--- Start of Provided text ---

Pain Tracker, an open-source pain logging PWA, offers a lesson in deterministic service worker behavior: never cache navigation requests.
The repo's service worker uses network-first for all HTML navigations, falling back to a cached offline.html only when the network fails. This avoids the most common PWA failure: a cached index.html pointing to build artifacts that no longer exist.
The pattern matters because modern bundlers (Vite, webpack, Rollup) generate content-hashed chunk filenames on each build. If a service worker caches the HTML with cache-first strategy, users end up with old HTML requesting chunk-abc123.js while the server only has chunk-def456.js. Result: 404s, blank screens, and support tickets.
Pain Tracker takes a conservative approach to caching. Static assets (scripts, styles, images, fonts) use cache-first with explicit allowlists for same-origin GET requests matching /assets/, /icons/, and specific file extensions. API responses are never cached by the service worker.

--- End of Provided text ---
--- Start of Data entries ---

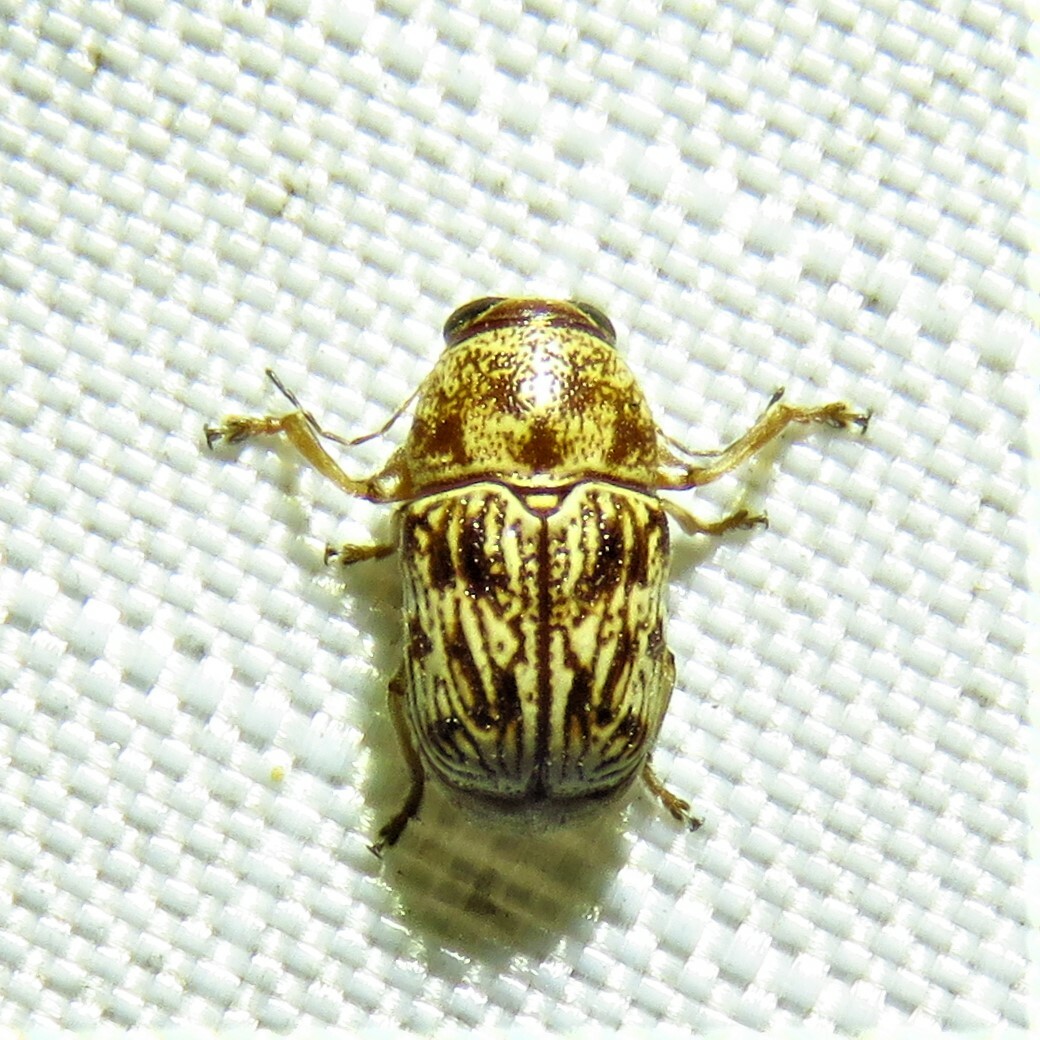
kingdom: Animalia
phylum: Arthropoda
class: Insecta
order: Coleoptera
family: Chrysomelidae
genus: Pachybrachis
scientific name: Pachybrachis
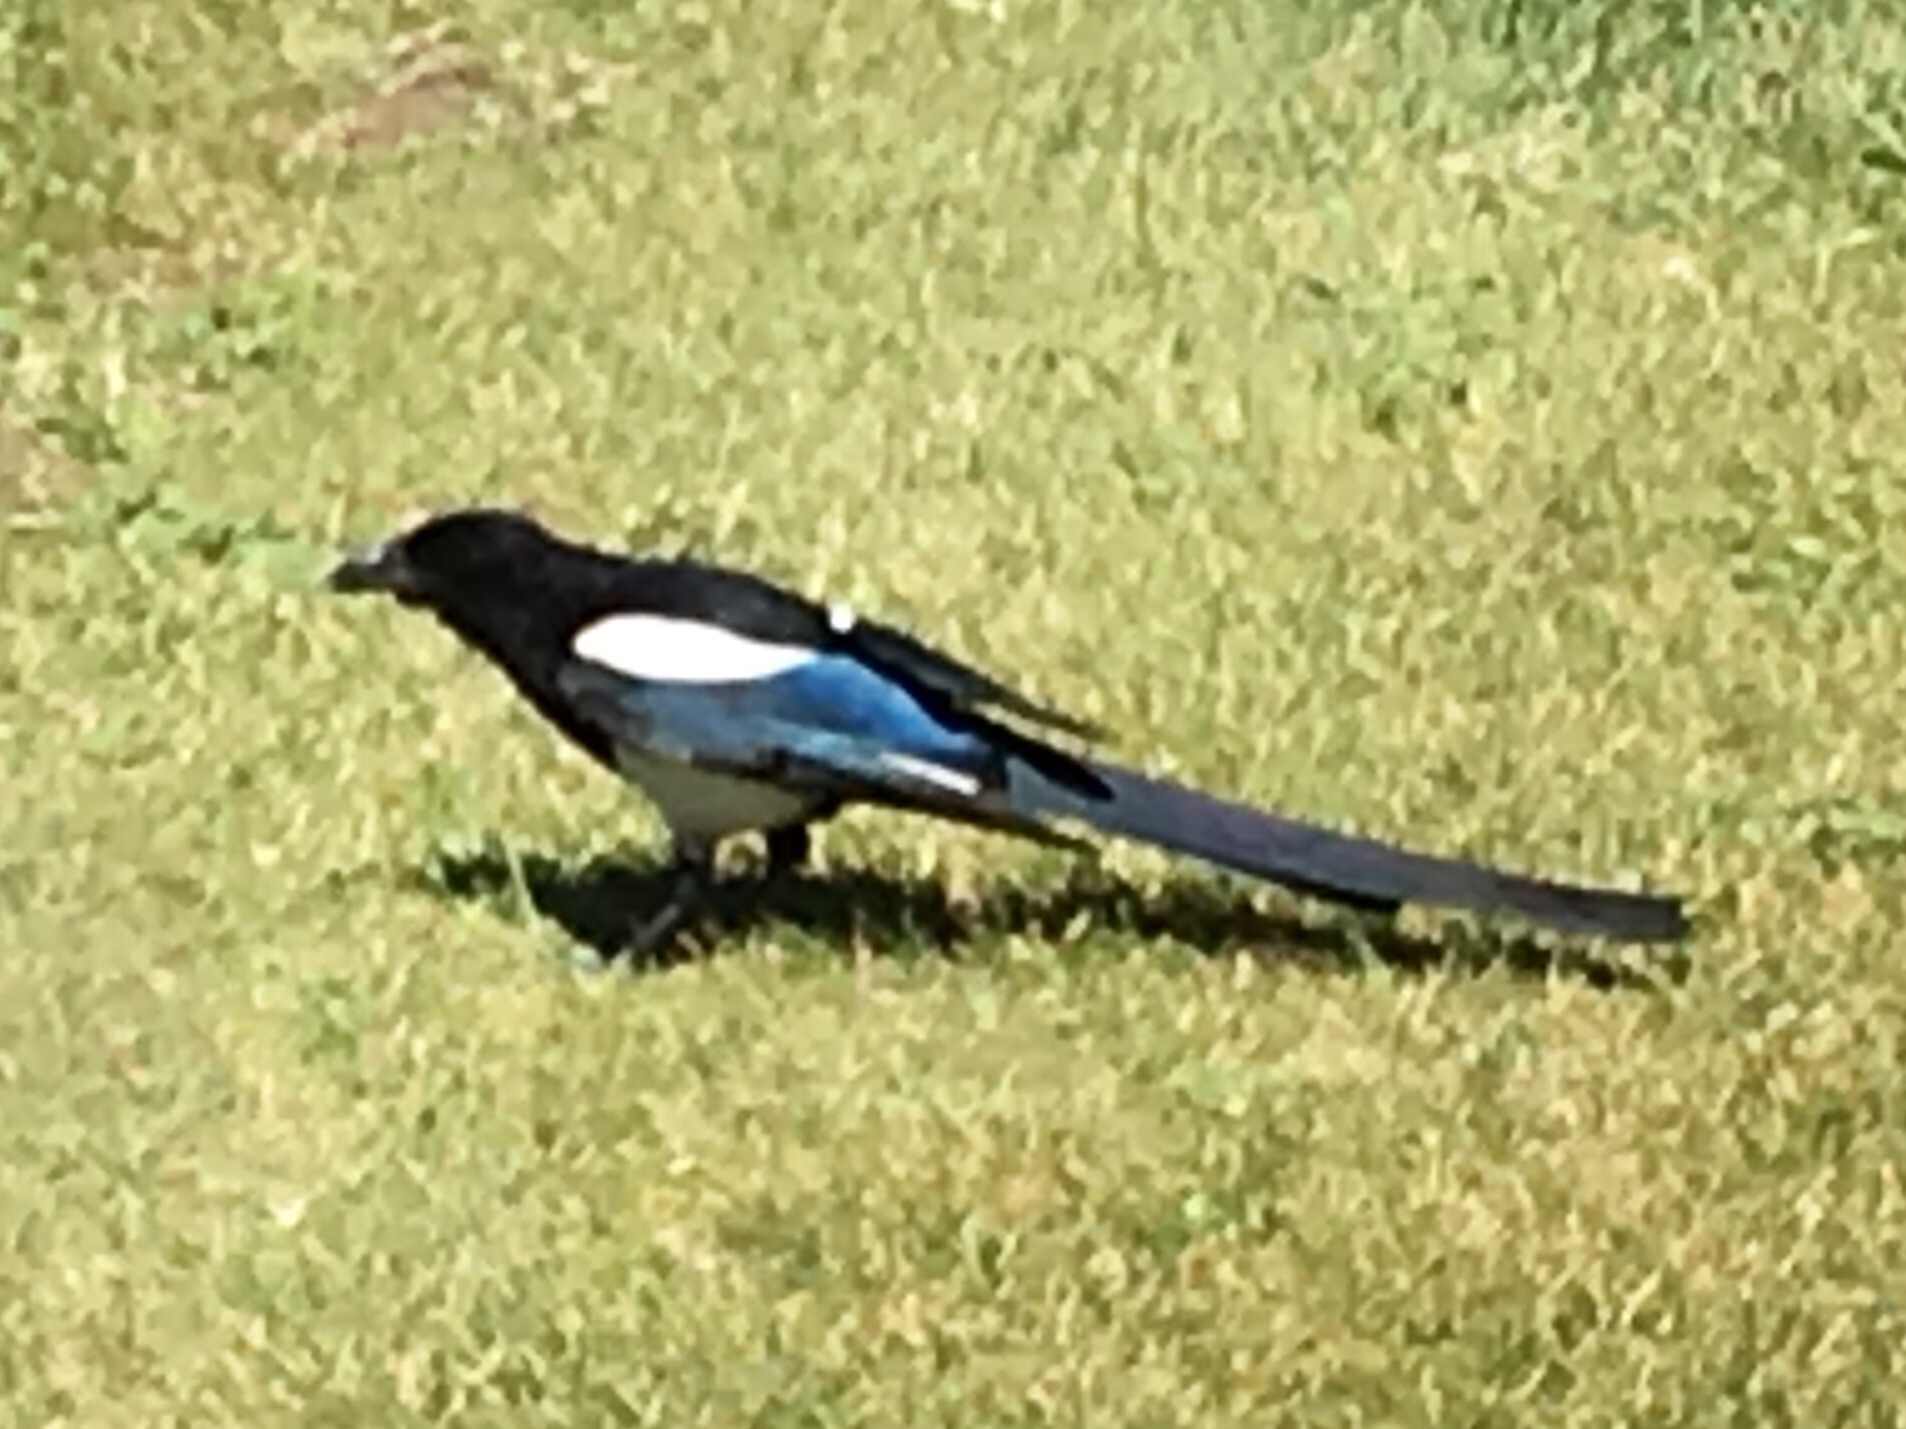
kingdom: Animalia
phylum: Chordata
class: Aves
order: Passeriformes
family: Corvidae
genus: Pica
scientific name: Pica hudsonia
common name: Black-billed magpie
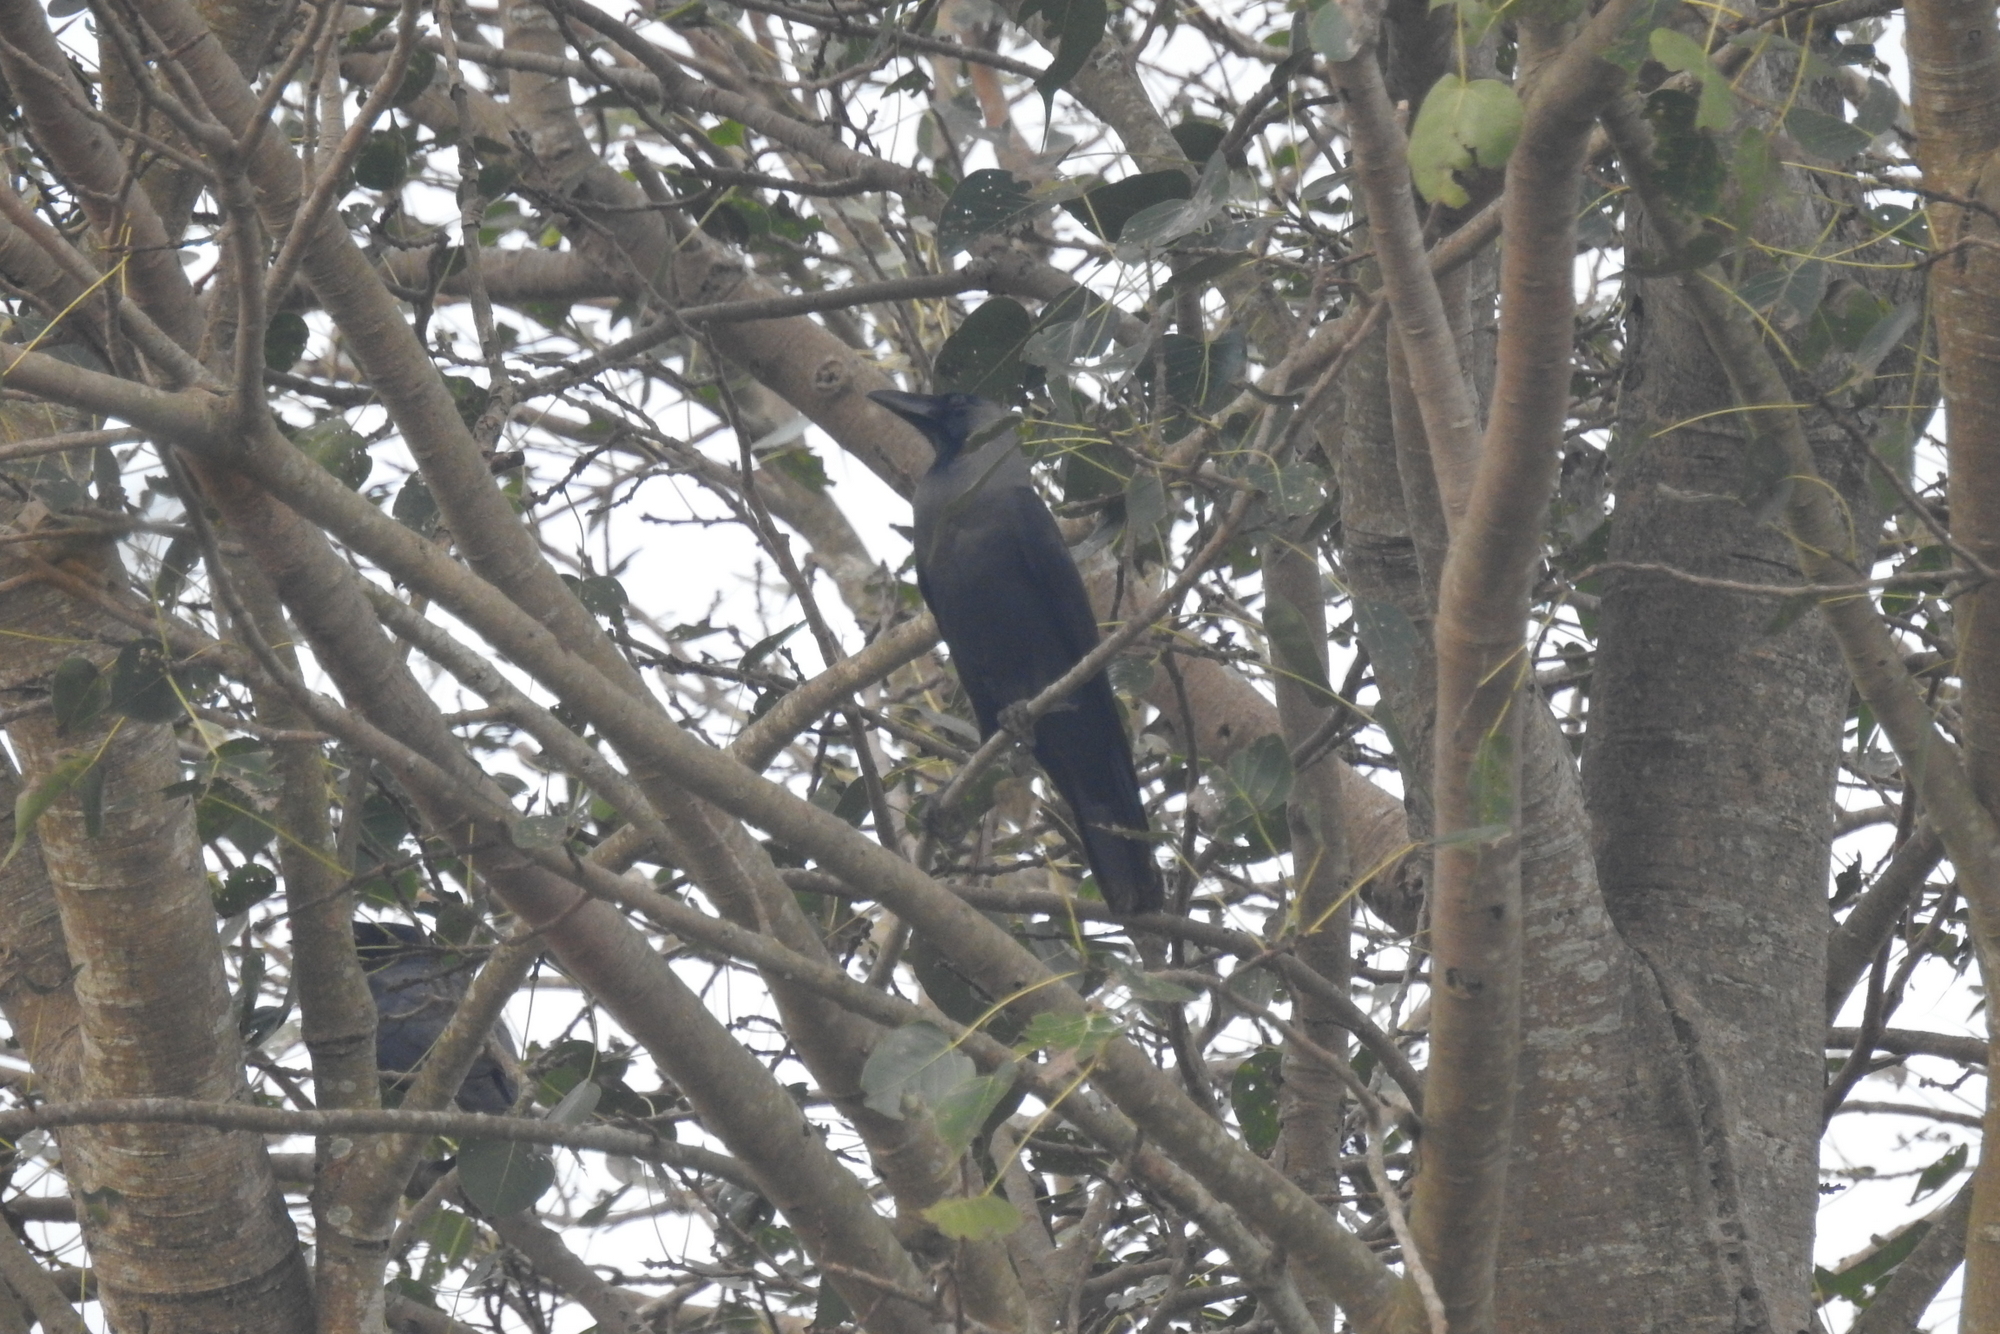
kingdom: Animalia
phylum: Chordata
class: Aves
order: Passeriformes
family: Corvidae
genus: Corvus
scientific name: Corvus splendens
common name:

--- End of Data entries ---

Exercise instructions: Please print the part of the service worker caching text that begins at the words "The repo's service" and stops after "the service worker.". These records have no connection to the text about service worker caching.

The response:
The repo's service worker uses network-first for all HTML navigations, falling back to a cached offline.html only when the network fails. This avoids the most common PWA failure: a cached index.html pointing to build artifacts that no longer exist.
The pattern matters because modern bundlers (Vite, webpack, Rollup) generate content-hashed chunk filenames on each build. If a service worker caches the HTML with cache-first strategy, users end up with old HTML requesting chunk-abc123.js while the server only has chunk-def456.js. Result: 404s, blank screens, and support tickets.
Pain Tracker takes a conservative approach to caching. Static assets (scripts, styles, images, fonts) use cache-first with explicit allowlists for same-origin GET requests matching /assets/, /icons/, and specific file extensions. API responses are never cached by the service worker.